Robert Dahlqvist ‘Solo’
Salad Days

Review Overview

7.5
7.5
7.5

Rating

ROBERT DAHLQVIST
‘Solo’-CD
(Pirate Smile)
7.5/10


Robert Dahlqvist, al secolo String. Colui il quale, sostituendo Dregen Hellacopters nel colosso rock degli anni ’90, gli Hellacopters, ha contraddistinto il passaggio alla seconda vita del gruppo di Stoccolma, quello che ha coinciso non solo con il passaggio alla Universal, ma anche con un certo cambio musicale. Gli Hellacopters hanno progressivamente abbandonato l’asse Detroit/Punk per avventurarsi in riflessi di power pop Usa, di Classic Rock (tantissimo).

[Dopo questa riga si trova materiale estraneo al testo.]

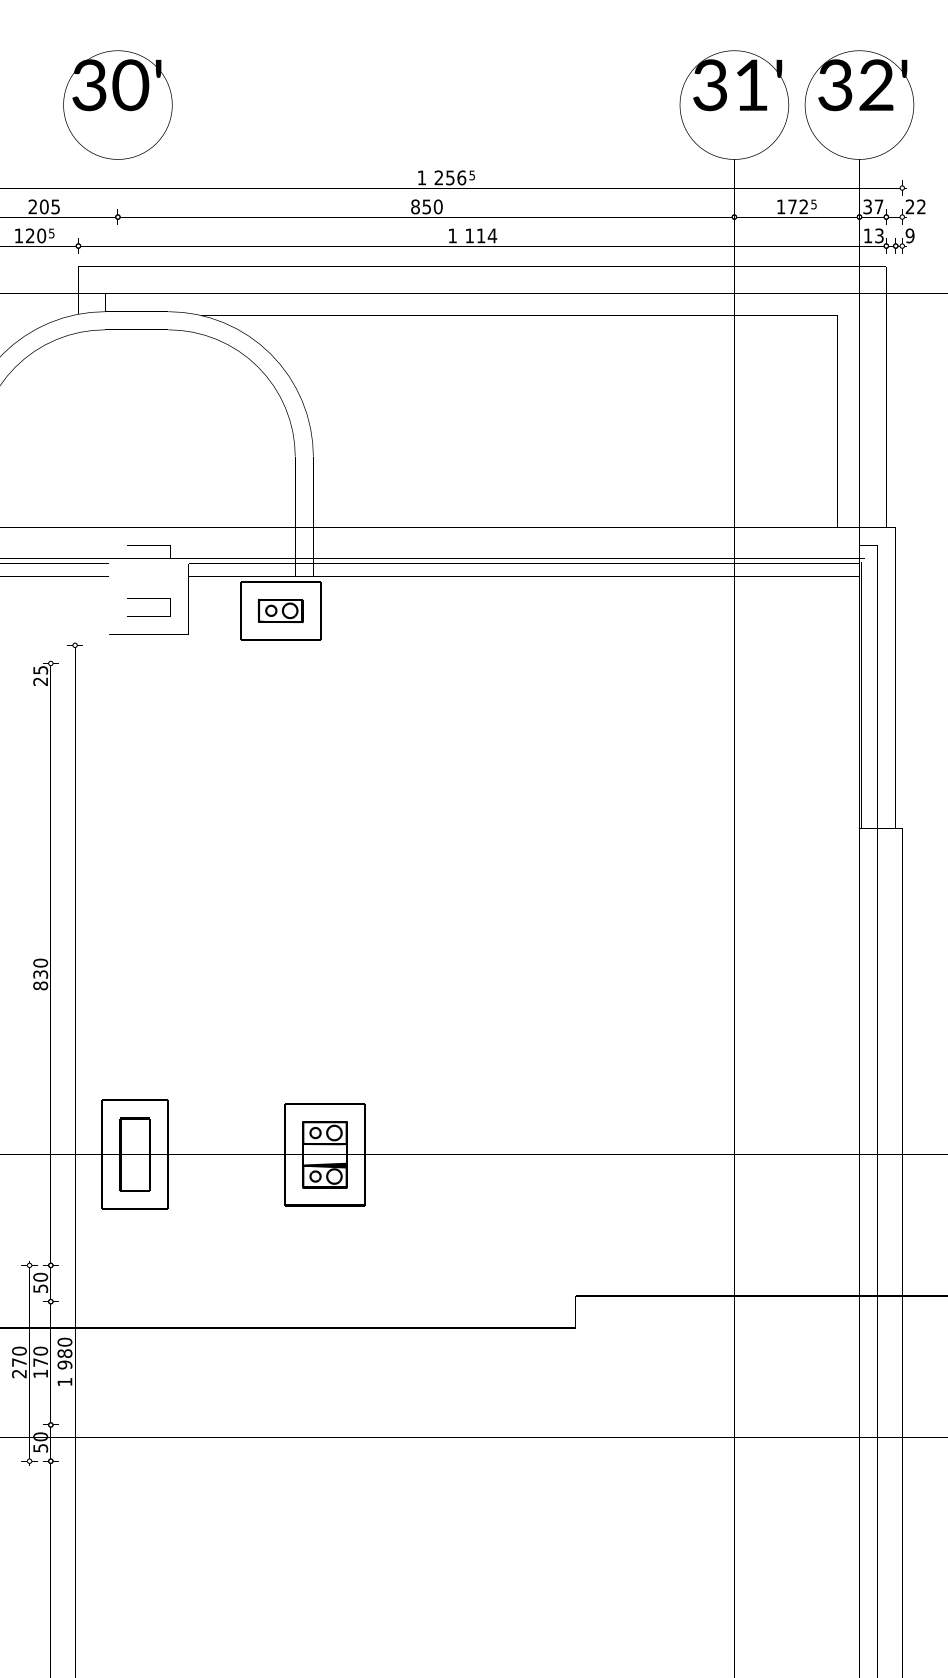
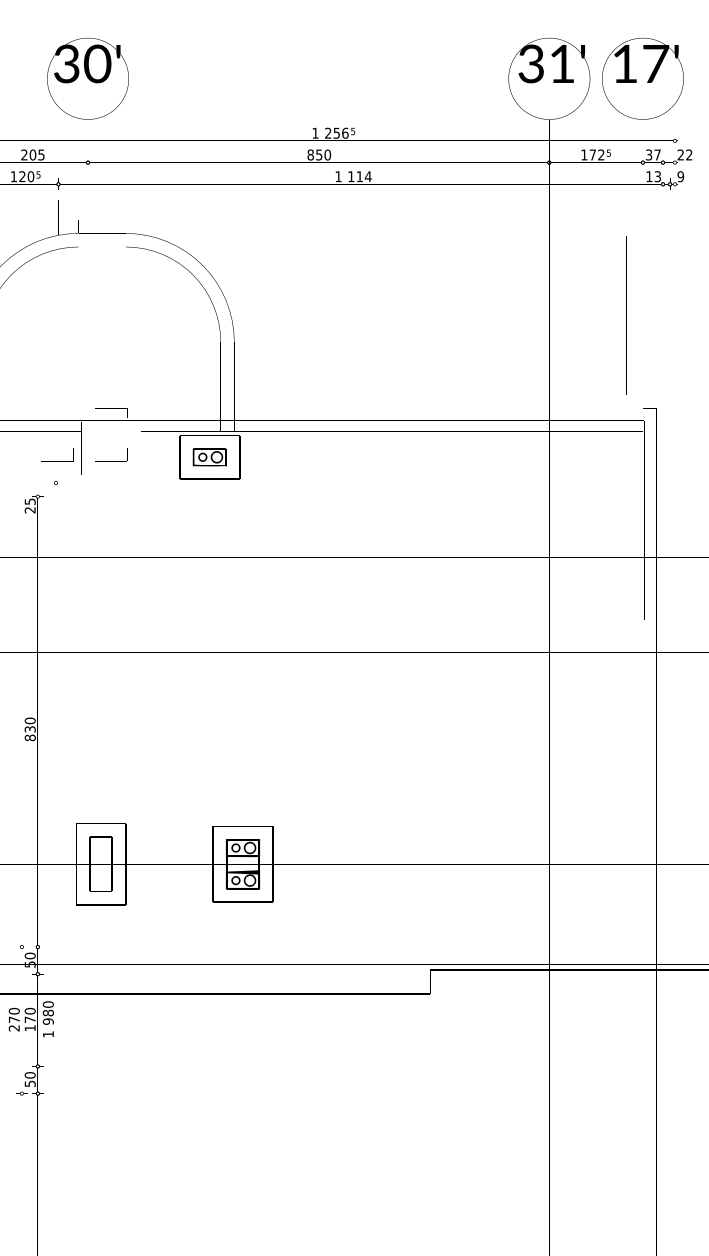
text: (856, 85) -> (640, 64), 32' -> 17'
part: (76, 598) -> (57, 448), added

Grazie anche allo stile chitarristico di Rob. Pulito, preciso, molto armonico, estremamente melodico, pieno di arpeggi. Il Robert Dahlqvist che ha poi dato vita ai Thunder Express, passaggio intermedio tra il rock adrenalinico degli Hellacopters e la sua personale visione della musica, che dopo due anni di silenzio, è tutta in ‘Solo’, il suo primo disco solista. Farà discutere, enormemente, perché di Rock in ‘Solo’ ce n’è veramente poco, ma non può essere liquidato in un secondo un album scritto da un musicista che ha voluto e cercato qualcosa di emozionale, che rispecchiasse due anni personali non facili. E, soprattutto, l’atmosfera di ‘Solo’ va letta innanzitutto a partire dal suo produttore, Bjorn Ollson, prima con gli Union Carbide Productions e poi con i Soundtrack Of Our Lives. Ecco, concentriamoci su questo, perché lo spirito di ‘Solo’ è tutto lì dentro. Chi ha seguito le due band cardine del rock scandinavo dei tardi anni ’80 e degli anni ’90, capirà al volo questo album. Perché tra una canzone e l’altra, si sentono i riverberi di rock stoogesiano (Sneseglam, Var Ti Baten) ma anche quel groove psycho acustico che, soprattutto nella seconda parte della vita dei SOOL, ha fatto la differenza. Ciò che spiazzerà, ne sono certo, dello sforzo solista di Robert Dahlqvist, è l’approccio anni ’80, perché completamente scollegato dai trend moderni e, di conseguenza, senza punti di riferimento. Eppure, in questo disco, ci sono schegge di Australia (Hoodoo Gurus) di acid pop eighties inglese (su tutti, sia detto, i Teardrop Explosion di Julian Cope) e di folk rock scandinavo. Apparentemente modesto, ma superato l’impatto, ‘Solo’ è un disco intelligentissimo.